From The Smoking Gun:
Despite a police appeal that triggered worldwide media coverage and a torrent of social media activity, the notorious “Akron Pooper” remains at large more than two weeks after his photo and details of his vile spree were widely publicized.
Asked today about the status of the investigation, Akron Police Department spokesperson Lt. Rick Edwards said, “We have received multiple tips on the pooper.” While investigators are “following up on each and every one of them,” said Edwards, cops “have not identified the suspect and no charges have been filed.”
Police reports state that the same vehicles have been hit multiple times. This means that the pooper, like his dastardly droppings, may have some beef.
Some victims have been repeatedly targeted, like the Dodge owner, whose car was attacked seven times over a four-month period.
Numerous Akron police reports include victim accounts detailing how their autos were pooped upon. One man, whose Toyota was hit twice, reported discovering human waste smeared on the car’s passenger door. While “The excrement did not cause any damage to the car,” cops noted, it “did cause a big mess.”
Authorities insist that they are still hot on the pooper’s smelly trail, but if a media shitstorm of national attention couldn’t bring the villain to justice, their chances of capturing the elusive Hiney Hooligan may have gone down the drain.

**Records for the task:**
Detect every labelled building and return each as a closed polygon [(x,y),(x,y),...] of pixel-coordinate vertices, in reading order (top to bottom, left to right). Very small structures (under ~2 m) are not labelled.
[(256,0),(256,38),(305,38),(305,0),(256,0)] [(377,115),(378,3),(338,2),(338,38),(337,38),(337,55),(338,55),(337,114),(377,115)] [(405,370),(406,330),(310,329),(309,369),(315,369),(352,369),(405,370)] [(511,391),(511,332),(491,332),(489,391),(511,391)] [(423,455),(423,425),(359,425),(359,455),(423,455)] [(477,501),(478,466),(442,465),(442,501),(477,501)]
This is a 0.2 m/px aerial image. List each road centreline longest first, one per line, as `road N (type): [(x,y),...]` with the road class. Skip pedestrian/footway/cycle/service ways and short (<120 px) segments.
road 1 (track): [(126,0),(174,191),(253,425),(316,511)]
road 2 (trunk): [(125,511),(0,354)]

--

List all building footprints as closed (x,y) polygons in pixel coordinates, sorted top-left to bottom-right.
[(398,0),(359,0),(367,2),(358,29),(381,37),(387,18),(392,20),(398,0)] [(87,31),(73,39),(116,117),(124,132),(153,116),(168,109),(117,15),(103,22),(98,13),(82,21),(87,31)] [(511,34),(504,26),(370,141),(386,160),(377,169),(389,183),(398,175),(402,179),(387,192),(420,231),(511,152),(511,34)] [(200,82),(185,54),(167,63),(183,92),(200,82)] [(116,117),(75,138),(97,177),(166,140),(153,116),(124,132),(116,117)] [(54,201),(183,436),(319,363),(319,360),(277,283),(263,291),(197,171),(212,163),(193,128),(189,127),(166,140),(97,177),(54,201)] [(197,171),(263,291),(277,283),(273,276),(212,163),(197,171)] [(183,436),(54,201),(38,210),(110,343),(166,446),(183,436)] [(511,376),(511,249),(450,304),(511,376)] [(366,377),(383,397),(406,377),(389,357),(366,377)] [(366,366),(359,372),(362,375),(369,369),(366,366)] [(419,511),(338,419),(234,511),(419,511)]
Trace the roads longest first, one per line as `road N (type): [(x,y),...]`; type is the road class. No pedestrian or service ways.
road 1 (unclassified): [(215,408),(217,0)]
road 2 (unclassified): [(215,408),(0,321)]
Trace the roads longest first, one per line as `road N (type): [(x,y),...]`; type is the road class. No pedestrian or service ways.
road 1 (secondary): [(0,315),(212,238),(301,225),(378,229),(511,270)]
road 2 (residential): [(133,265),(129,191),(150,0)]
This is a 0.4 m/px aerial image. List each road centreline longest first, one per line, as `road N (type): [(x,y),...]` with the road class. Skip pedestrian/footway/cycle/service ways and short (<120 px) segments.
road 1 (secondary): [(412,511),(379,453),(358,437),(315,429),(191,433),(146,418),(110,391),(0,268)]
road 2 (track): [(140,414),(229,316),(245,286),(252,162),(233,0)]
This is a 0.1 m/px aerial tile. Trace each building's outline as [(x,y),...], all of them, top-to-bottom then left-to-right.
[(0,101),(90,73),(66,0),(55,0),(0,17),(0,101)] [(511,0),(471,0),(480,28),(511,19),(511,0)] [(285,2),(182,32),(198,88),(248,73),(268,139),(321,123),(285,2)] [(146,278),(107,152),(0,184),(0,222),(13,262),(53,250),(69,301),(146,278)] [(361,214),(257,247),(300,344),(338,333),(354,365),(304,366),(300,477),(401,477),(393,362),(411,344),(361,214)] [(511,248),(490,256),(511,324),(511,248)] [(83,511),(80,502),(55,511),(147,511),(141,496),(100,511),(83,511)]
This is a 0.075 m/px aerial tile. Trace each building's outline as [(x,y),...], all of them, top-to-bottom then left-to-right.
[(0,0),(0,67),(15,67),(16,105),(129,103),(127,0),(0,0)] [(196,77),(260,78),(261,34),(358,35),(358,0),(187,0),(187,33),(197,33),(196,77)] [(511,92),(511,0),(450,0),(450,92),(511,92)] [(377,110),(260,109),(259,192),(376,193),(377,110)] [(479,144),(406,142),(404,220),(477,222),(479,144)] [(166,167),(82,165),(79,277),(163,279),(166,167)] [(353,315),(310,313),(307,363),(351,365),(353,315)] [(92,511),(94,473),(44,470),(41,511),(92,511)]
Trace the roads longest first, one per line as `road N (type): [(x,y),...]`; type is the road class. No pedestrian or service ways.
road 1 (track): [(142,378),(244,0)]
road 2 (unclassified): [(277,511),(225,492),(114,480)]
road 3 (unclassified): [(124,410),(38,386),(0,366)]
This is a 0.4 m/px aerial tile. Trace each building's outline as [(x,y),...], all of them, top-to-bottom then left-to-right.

---

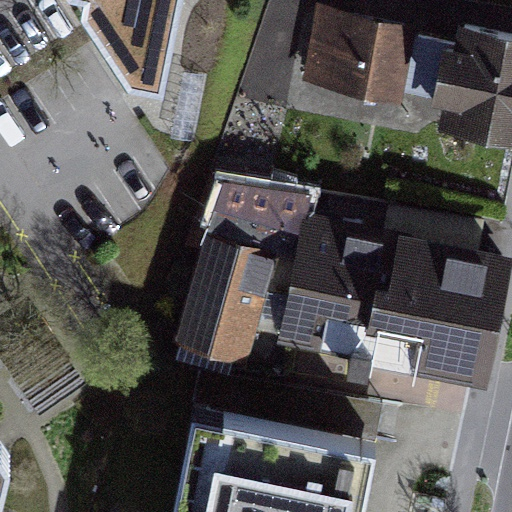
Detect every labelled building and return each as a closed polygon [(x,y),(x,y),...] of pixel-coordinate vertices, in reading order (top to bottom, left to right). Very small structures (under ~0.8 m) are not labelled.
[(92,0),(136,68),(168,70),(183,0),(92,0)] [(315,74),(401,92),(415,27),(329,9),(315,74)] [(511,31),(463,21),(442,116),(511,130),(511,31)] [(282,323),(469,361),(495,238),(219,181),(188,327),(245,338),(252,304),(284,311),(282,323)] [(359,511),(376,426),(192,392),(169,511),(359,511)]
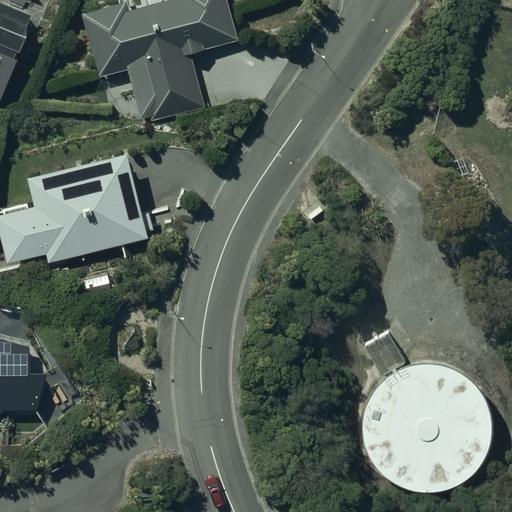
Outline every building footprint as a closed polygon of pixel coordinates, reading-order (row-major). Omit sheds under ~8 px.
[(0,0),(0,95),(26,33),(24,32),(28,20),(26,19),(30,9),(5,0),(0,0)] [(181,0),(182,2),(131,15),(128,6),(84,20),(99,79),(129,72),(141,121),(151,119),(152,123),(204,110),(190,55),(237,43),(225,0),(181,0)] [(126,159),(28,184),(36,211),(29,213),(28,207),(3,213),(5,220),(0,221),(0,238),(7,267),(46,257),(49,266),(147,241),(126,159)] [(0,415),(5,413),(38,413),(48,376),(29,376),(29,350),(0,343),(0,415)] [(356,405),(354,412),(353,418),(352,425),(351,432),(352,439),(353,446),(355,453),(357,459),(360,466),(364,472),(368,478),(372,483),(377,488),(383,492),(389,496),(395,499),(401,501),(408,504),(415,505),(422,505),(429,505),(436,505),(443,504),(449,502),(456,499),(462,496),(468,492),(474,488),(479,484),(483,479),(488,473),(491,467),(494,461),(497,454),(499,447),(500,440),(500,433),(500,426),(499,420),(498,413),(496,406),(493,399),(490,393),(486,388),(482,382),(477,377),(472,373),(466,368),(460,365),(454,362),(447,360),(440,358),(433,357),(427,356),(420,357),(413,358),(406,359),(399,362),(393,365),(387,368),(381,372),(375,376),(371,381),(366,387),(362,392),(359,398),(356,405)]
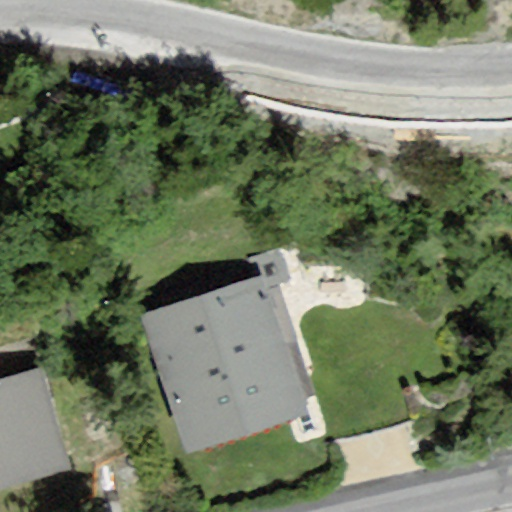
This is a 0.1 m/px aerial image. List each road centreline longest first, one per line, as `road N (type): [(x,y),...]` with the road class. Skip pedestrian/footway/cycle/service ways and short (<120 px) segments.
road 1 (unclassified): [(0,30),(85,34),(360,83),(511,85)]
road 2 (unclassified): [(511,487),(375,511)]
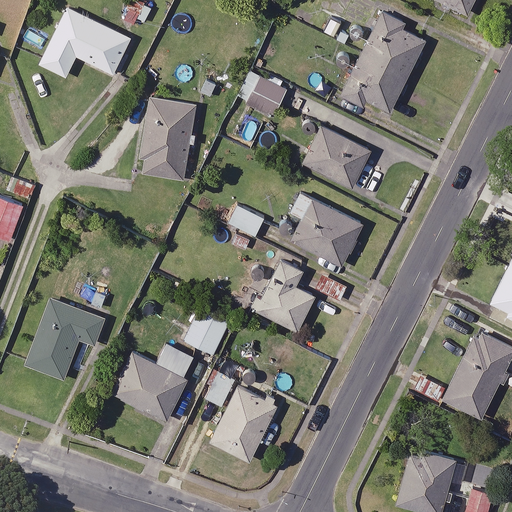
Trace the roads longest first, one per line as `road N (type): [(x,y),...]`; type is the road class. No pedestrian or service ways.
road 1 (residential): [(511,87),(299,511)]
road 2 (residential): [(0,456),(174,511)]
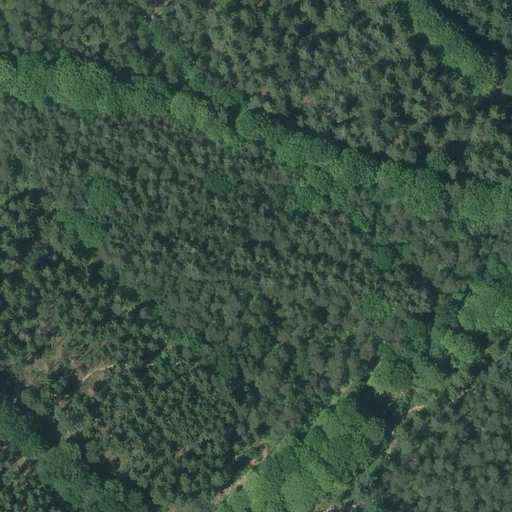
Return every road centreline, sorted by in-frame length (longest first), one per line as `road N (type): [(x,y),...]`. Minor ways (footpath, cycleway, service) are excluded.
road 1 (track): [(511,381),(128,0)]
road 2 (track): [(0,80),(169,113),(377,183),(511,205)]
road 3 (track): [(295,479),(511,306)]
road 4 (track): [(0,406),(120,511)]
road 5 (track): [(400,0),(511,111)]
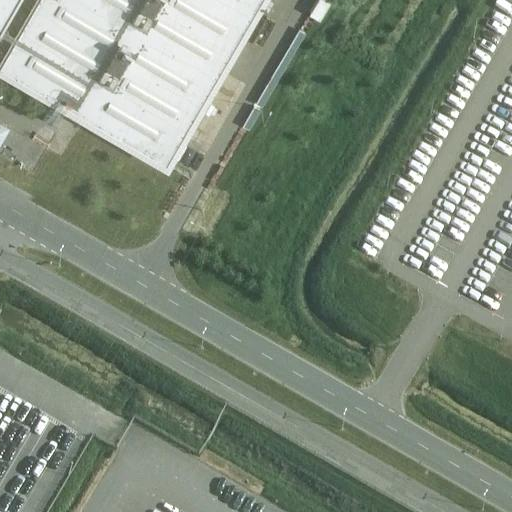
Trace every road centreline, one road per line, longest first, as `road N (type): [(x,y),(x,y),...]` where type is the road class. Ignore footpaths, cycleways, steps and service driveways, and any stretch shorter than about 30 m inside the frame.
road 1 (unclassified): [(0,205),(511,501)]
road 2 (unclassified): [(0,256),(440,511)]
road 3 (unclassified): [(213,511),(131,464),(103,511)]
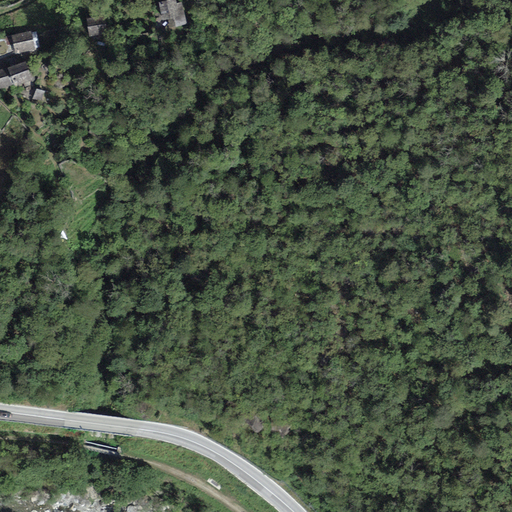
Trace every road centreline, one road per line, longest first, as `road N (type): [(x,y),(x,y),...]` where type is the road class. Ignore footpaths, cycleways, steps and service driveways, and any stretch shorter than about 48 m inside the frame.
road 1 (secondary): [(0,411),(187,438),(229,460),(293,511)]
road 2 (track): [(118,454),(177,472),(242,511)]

**Your tasks:**
**A.** Reproduce, word for word, the portion of the Akron Pooper passage starting at "Authorities insist that" and ending at "down the drain.".
**B.** Transcribe the records verbatim, starting at the line that contains "(under ~2 m) are not labelled." and ending at the line that contains "road 2 (trunk): [(125,511),(0,354)]", with both of those lines included.

**Per-task outputs:**
**A.**
Authorities insist that they are still hot on the pooper’s smelly trail, but if a media shitstorm of national attention couldn’t bring the villain to justice, their chances of capturing the elusive Hiney Hooligan may have gone down the drain.

**B.**
Detect every labelled building and return each as a closed polygon [(x,y),(x,y),...] of pixel-coordinate vertices, in reading order (top to bottom, left to right). Very small structures (under ~2 m) are not labelled.
[(256,0),(256,38),(305,38),(305,0),(256,0)] [(377,115),(378,3),(338,2),(338,38),(337,38),(337,55),(338,55),(337,114),(377,115)] [(405,370),(406,330),(310,329),(309,369),(315,369),(352,369),(405,370)] [(511,391),(511,332),(491,332),(489,391),(511,391)] [(423,455),(423,425),(359,425),(359,455),(423,455)] [(477,501),(478,466),(442,465),(442,501),(477,501)]
This is a 0.2 m/px aerial image. List each road centreline longest first, one per line, as `road N (type): [(x,y),...]` with the road class. Skip pedestrian/footway/cycle/service ways and short (<120 px) segments.
road 1 (track): [(126,0),(174,191),(253,425),(316,511)]
road 2 (trunk): [(125,511),(0,354)]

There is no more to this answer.